Medizinisch-ethische Fragen waren in den 50ern angesagt, gerade vor dem Hintergrund von Menschenversuchen in den KZs, einer Thematik, die in "Arzt ohne Gewissen" ebenfalls aufgegriffen wird. Ewald Balser ist als verblendeter Chirurg zu sehen, der sich anmaßt, über Leben und Tod zu entscheiden, sekundiert von der überflüssigen Figur eines KZ-Schergen-Arztes (Wolfgang Kieling in einer seiner schwächeren Rollen), die den zeitlosen ethischen Konflikt unnötig an die Nazizeit rückbindet und so von der fortdauernden Gültigkeit der behandelten Fragen ablenkt. Wolfgang Preiss als guter Gegenarzt, der dem bösen Treiben fassungslos gegenübersteht - auch er mit Begleitfigur, hier darf Barbara Rütting als hübsches Beiwerk herhalten. Die wunderbare Karin Baal ist als kesses leichtes Mädchen zu bewundern, deren lebensfrohem Agieren man die wiederholten Selbstmordversuche, von denen im Film die Rede ist, kaum abnehmen mag. Cornell Borchers komplettiert das Szenario als herzkranke Sängerin, der als "VIP" ("very important person", allein dieser Ausdruck beweist schon, dass die Einteilung in wichtige und unwichtige Menschen keineswegs mit dem Untergang der einen oder anderen europäischen Diktatur zu Ende gegangen ist ...) in den Augen von Dr. Lund der Vorrang vor dem Leben einer Dirne gebührt.

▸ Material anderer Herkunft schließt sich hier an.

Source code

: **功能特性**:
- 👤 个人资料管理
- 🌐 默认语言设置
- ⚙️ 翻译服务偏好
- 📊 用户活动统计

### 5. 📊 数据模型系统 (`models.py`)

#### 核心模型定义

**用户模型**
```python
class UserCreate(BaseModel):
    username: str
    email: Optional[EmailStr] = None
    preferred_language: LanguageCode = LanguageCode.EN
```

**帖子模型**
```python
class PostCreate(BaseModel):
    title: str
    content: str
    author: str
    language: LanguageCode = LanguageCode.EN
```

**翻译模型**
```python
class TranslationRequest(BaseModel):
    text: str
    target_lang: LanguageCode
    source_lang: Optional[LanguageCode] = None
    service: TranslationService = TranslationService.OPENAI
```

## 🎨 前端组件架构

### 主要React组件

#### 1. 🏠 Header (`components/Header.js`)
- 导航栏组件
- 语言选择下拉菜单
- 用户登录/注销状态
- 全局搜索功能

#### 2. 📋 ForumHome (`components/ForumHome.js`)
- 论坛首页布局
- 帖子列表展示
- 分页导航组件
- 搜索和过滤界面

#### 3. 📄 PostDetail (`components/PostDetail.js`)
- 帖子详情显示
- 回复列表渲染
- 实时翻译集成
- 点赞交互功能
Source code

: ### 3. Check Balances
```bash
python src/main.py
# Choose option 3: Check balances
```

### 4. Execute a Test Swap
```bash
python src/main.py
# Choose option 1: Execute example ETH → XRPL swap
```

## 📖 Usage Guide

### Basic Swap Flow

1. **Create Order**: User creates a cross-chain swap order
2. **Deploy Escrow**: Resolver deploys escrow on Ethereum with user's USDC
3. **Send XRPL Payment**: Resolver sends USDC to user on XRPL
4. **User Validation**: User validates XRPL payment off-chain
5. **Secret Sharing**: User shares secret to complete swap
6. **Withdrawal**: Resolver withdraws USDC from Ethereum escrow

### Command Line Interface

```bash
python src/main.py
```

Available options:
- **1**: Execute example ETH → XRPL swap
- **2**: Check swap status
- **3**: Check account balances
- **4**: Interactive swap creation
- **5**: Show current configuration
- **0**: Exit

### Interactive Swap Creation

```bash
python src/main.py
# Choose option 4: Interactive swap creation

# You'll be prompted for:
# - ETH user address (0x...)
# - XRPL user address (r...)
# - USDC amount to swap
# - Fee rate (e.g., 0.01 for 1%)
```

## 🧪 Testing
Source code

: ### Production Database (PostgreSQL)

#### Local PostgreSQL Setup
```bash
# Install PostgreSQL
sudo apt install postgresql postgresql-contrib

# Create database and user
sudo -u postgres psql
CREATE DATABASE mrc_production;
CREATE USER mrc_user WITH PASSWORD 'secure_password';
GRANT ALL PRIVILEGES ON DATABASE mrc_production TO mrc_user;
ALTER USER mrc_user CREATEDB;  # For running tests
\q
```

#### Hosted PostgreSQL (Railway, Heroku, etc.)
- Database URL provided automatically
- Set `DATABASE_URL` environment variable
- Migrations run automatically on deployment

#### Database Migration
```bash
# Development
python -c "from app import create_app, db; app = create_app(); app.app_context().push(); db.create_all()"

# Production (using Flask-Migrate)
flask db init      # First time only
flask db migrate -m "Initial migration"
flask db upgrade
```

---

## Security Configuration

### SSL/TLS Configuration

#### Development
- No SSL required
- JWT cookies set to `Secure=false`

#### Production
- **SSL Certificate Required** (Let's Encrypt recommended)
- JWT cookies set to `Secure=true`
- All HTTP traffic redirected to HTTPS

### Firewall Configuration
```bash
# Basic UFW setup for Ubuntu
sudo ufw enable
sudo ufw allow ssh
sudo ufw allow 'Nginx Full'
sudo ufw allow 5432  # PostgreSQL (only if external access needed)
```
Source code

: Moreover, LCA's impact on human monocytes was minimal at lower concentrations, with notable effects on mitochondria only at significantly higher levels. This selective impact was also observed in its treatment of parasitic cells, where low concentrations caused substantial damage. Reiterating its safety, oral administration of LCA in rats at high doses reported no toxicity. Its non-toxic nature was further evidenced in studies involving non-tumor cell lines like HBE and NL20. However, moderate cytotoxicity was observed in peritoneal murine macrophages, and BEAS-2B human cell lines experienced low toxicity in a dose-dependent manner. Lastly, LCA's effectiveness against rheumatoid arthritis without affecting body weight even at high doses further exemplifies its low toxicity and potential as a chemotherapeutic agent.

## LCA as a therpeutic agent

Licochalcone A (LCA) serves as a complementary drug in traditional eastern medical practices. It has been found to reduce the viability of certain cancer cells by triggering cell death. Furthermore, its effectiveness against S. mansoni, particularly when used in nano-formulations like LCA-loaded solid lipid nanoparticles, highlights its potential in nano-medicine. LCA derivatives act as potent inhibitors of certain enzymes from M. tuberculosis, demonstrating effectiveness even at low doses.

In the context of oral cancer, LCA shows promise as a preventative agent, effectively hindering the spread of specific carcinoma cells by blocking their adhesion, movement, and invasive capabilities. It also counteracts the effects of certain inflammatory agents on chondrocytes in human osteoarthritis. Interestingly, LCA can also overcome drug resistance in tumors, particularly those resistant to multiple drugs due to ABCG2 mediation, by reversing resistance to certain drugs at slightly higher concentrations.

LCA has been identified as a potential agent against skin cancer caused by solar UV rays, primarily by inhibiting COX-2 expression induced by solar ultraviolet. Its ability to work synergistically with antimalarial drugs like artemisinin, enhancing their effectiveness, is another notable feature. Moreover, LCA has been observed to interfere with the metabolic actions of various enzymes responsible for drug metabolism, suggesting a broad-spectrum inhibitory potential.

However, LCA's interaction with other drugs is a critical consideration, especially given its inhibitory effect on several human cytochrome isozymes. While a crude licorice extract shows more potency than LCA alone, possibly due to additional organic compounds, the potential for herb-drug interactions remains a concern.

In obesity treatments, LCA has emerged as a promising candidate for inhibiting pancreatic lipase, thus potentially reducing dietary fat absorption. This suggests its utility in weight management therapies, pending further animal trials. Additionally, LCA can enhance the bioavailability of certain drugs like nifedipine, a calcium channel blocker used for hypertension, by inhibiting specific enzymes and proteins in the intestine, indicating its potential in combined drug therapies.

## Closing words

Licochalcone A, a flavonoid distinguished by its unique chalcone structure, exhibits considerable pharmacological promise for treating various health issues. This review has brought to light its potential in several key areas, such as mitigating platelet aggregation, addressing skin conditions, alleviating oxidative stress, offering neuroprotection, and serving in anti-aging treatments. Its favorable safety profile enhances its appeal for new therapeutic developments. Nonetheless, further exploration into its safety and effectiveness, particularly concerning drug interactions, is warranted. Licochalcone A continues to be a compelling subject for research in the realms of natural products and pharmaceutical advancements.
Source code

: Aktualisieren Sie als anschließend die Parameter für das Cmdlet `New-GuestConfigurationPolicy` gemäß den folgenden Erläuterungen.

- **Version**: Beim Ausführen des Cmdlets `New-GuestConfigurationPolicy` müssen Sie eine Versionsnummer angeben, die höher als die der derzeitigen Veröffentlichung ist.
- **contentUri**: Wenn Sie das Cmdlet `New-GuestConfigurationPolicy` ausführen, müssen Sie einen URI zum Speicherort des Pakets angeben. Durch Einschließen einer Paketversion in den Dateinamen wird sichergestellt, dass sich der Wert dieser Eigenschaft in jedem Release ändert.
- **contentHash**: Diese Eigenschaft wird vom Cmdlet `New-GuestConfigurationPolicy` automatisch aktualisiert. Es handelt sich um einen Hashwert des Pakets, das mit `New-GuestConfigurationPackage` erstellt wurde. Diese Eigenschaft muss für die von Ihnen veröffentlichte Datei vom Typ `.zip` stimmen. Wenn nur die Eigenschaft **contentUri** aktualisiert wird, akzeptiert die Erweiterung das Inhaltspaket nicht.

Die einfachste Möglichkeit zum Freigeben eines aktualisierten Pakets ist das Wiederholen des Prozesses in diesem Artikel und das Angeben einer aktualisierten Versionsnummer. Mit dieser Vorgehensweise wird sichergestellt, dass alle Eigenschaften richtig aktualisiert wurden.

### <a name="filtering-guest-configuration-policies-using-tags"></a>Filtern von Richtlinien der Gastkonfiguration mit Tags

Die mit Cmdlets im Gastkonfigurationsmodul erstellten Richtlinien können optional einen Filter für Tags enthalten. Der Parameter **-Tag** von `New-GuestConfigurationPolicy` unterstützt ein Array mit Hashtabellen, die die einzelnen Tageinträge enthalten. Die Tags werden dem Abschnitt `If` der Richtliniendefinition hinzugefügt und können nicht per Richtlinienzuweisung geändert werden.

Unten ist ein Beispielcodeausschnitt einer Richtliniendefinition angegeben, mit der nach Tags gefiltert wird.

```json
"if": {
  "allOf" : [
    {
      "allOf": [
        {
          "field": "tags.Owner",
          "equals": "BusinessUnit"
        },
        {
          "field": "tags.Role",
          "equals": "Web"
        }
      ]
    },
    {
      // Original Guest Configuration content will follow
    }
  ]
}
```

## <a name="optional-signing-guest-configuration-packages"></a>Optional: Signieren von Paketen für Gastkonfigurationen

Klar, dass von den guten Ärzten, die dank schachbrettartiger Schwarzweißmalerei sofort zu erkennen sind - nicht zuletzt, da durch die Eröffnungsszene der Schluss des Films vorweggenommen wird - mit großer Empörung dagegengehalten wird; am Ende gibt es dank poetischer Justiz noch Vergeltung wie von göttlicher Hand. Das mag zwar dem Gewissen des Zuschauers eine oberflächliche Befriedigung verschaffen, aber entweder ist der Film tatsächlich so subtil, sich zu hinterfragen, oder er stellt sich in seiner eigenen Heuchelei selber bloß: Auch die moralisch sauberen Ärzte wollen die Arbeit von Dr. Skrupellos natürlich weiterführen, nur einen "anderen" Weg gehen. Aber, diese Frage schließt sich an und wird natürlich nicht beantwortet: Werden die medizinischen Erkenntnisse, die sich aus menschenverachtenden Versuchen ergeben, von den Saubermännern unter den Medizinern eigentlich weggeworfen oder stillschweigend genutzt, da sie ja nun einmal da sind und es ja sonst Verschwendung wäre? Zu welchem Anteil beruht überhaupt das, was die Medizin heute zu tun vermag, auf genau solchen menschenverachtenden Entscheidungen, wie sie hier im Film vorgeführt werden? Statt solcher wirklich entscheidenden Fragen bekommt man hier einen plakativ hinkenden Nazi-Arzt vorgeführt, ein Abziehbild des Bösen aus der Vergangenheit, das einer neuen Generation zu der Illusion verhelfen soll, dank neuer gesellschaftlicher Spielregeln gegen menschenverachtendes Verhalten gewappnet zu sein.
Trotz handwerklich gelungener, wenn auch nicht sonderlich wagemutiger Inszenierung (der man z. B. einen Sizilianer mit einem ziemlich deutsch ausgesprochenen Italienisch ankreiden kann) und hochklassiger Besetzung (auch wenn einige Nebenfiguren so gut wie keine Funktion haben) dank eines flach und klischeehaft moralisierenden Drehbuchs samt heuchlerischem Ende letztlich einer der schwächeren deutschen Arztfilme der 50er.